I received as a gift from a coach a card deck of quotes and questions. There is a quote on one side and several questions on the other side that challenge us about the quote. Quite clever, I thought.
Earlier this month, I used the card deck with a client at a staff retreat. I pulled 10 cards from the deck of 50 that were relevant to the purpose for the retreat – deepening our understanding of each other. They did 3 rounds in pairs, each pair selecting one card and dialoguing about the questions for 10 minutes. Then, we came together to find out what they learned about each other and how do the quotes and questions speak to where they are as an organization.
We started first from a personal perspective and then related to the cards from an organizational perspective. Here is an example from one card that was selected:
Quote: “Nothing is more desirable than to be released from affliction, but nothing is more frightening than to be divested of a CRUTCH.” (James Baldwin)
Questions: “What crutch is a comfort to you?” and “How will you let go of it?”
Because I asked them to first relate to the questions from a personal perspective, the dialogue about how the questions related to their organization was deeper and richer as a result. If they can relate the questions to their lives, then they can be more open and vulnerable about their organization.

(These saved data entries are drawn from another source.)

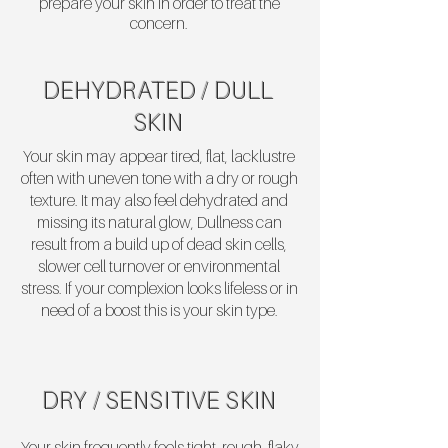
prepare your skin in order to treat the
concern.
DEHYDRATED / DULL
SKIN
Your skin may appear tired, flat, lacklustre
often with uneven tone with a dry or rough
texture. It may also feel dehydrated and
missing its natural glow, Dullness can
result from a build up of dead skin cells,
slower cell turnover or environmental
stress. If your complexion looks lifeless or in
need of a boost this is your skin type.
DRY / SENSITIVE SKIN
Your skin frequently feels tight, rough, flaky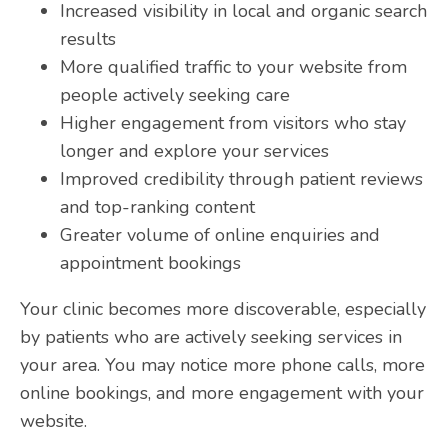
Increased visibility in local and organic search
results
More qualified traffic to your website from
people actively seeking care
Higher engagement from visitors who stay
longer and explore your services
Improved credibility through patient reviews
and top-ranking content
Greater volume of online enquiries and
appointment bookings
Your clinic becomes more discoverable, especially
by patients who are actively seeking services in
your area. You may notice more phone calls, more
online bookings, and more engagement with your
website.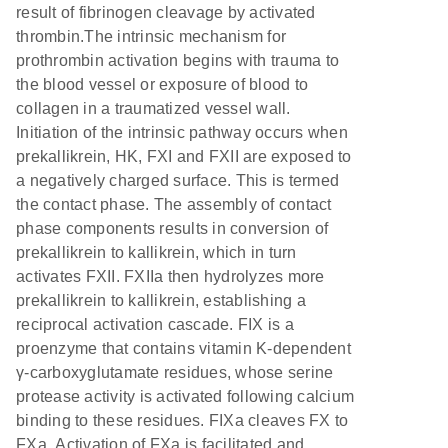
result of fibrinogen cleavage by activated
thrombin.The intrinsic mechanism for
prothrombin activation begins with trauma to
the blood vessel or exposure of blood to
collagen in a traumatized vessel wall.
Initiation of the intrinsic pathway occurs when
prekallikrein, HK, FXI and FXII are exposed to
a negatively charged surface. This is termed
the contact phase. The assembly of contact
phase components results in conversion of
prekallikrein to kallikrein, which in turn
activates FXII. FXIIa then hydrolyzes more
prekallikrein to kallikrein, establishing a
reciprocal activation cascade. FIX is a
proenzyme that contains vitamin K-dependent
γ-carboxyglutamate residues, whose serine
protease activity is activated following calcium
binding to these residues. FIXa cleaves FX to
FXa. Activation of FXa is facilitated and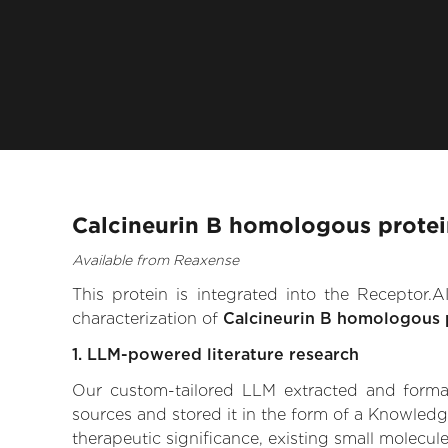
Calcineurin B homologous protei
Available from Reaxense
This protein is integrated into the Receptor
characterization of
Calcineurin B homologous 
1. LLM-powered literature research
Our custom-tailored LLM extracted and formali
sources and stored it in the form of a Knowledg
therapeutic significance, existing small molecule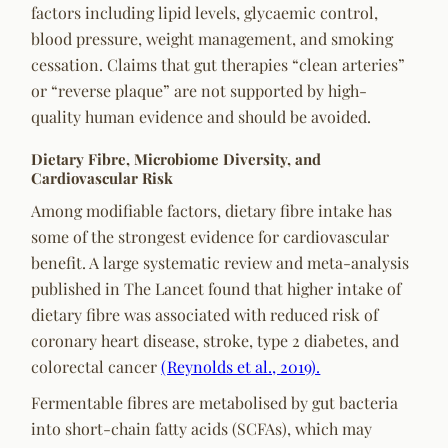
factors including lipid levels, glycaemic control,
blood pressure, weight management, and smoking
cessation. Claims that gut therapies “clean arteries”
or “reverse plaque” are not supported by high-
quality human evidence and should be avoided.
Dietary Fibre, Microbiome Diversity, and
Cardiovascular Risk
Among modifiable factors, dietary fibre intake has
some of the strongest evidence for cardiovascular
benefit. A large systematic review and meta-analysis
published in
The Lancet
found that higher intake of
dietary fibre was associated with reduced risk of
coronary heart disease, stroke, type 2 diabetes, and
colorectal cancer
(Reynolds et al., 2019).
Fermentable fibres are metabolised by gut bacteria
into short-chain fatty acids (SCFAs), which may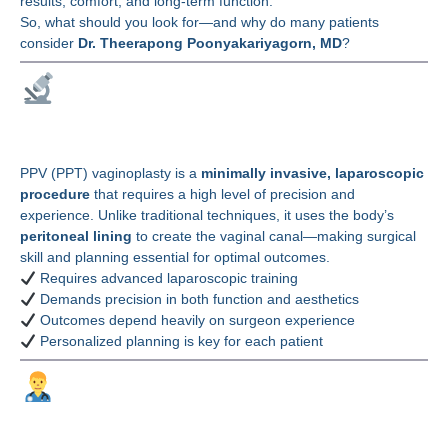
results, comfort, and long-term function.
So, what should you look for—and why do many patients
consider
Dr. Theerapong Poonyakariyagorn, MD
?
Why Surgeon Expertise
Matters in PPV (PPT)
PPV (PPT) vaginoplasty is a
minimally invasive, laparoscopic
procedure
that requires a high level of precision and
experience. Unlike traditional techniques, it uses the body’s
peritoneal lining
to create the vaginal canal—making surgical
skill and planning essential for optimal outcomes.
Requires advanced laparoscopic training
Demands precision in both function and aesthetics
Outcomes depend heavily on surgeon experience
Personalized planning is key for each patient
Why Choose Dr.
Theerapong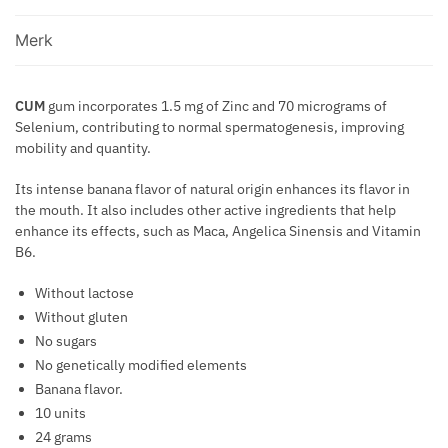
E
N
SEMEN
E
R
D
T
BANANA
M
Merk
F
O
F
FLAVOR
I
O
F
O
10
U
R
P
R
CUM
gum incorporates 1.5 mg of Zinc and 70 micrograms of
UNITS
M
M
H
Selenium, contributing to normal spermatogenesis, improving
V
aantal
.
A
mobility and quantity.
E
A
P
N
R
R
E
Its intense banana flavor of natural origin enhances its flavor in
C
O
I
R
the mouth. It also includes other active ingredients that help
E
M
C
F
enhance its effects, such as Maca, Angelica Sinensis and Vitamin
O
O
B6.
U
N
S
M
E
Without lactose
E
E
S
Without gluten
V
W
No sugars
E
I
No genetically modified elements
I
T
Banana flavor.
N
H
10 units
S
P
24 grams
H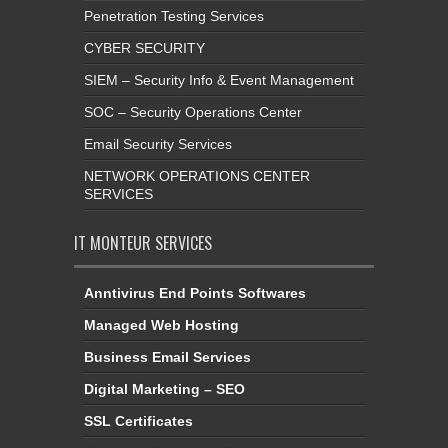
Penetration Testing Services
CYBER SECURITY
SIEM – Security Info & Event Management
SOC – Security Operations Center
Email Security Services
NETWORK OPERATIONS CENTER
SERVICES
IT MONTEUR SERVICES
Anntivirus End Points Softwares
Managed Web Hosting
Business Email Services
Digital Marketing – SEO
SSL Certificates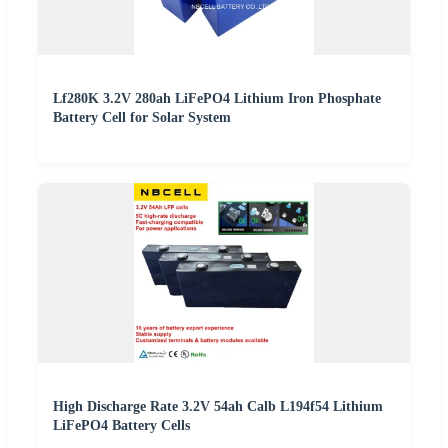
Lf280K 3.2V 280ah LiFePO4 Lithium Iron Phosphate
Battery Cell for Solar System
High Discharge Rate 3.2V 54ah Calb L194f54 Lithium
LiFePO4 Battery Cells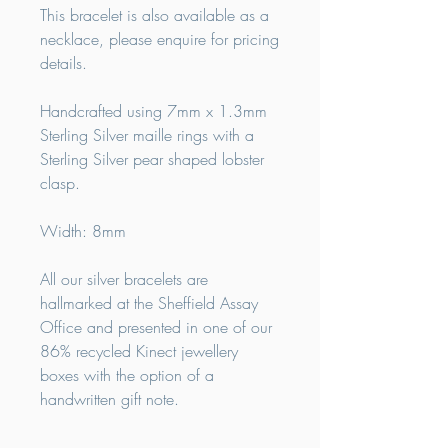
This bracelet is also available as a
necklace, please enquire for pricing
details.
Handcrafted using 7mm x 1.3mm
Sterling Silver maille rings with a
Sterling Silver pear shaped lobster
clasp.
Width: 8mm
All our silver bracelets are
hallmarked at the Sheffield Assay
Office and presented in one of our
86% recycled Kinect jewellery
boxes with the option of a
handwritten gift note.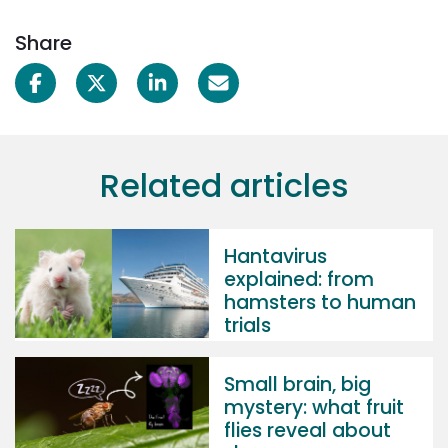
Share
Related articles
Hantavirus
explained: from
hamsters to human
trials
Small brain, big
mystery: what fruit
flies reveal about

Some examples of the questions discussed:
- What is the crutch that is a comfort for them as an organization?
- How does the crutch create a hurdle in moving forward to grow and expand in serving their clients?
- Why do we hang on to what is comfortable?
- What do we have to do to let go of the crutch?
What was the result of this experience? It became quickly apparent that they all have ownership in the lifeblood of the organization. They were passionate when they talked with each other and the word “we” was constantly used. They were enthusiastic about the future but fully recognized that ambiguity is part of the journey. Job titles melted away because they are one.
Lesson – Never, never underestimate the power of quotes to inspire, and questions to inquire.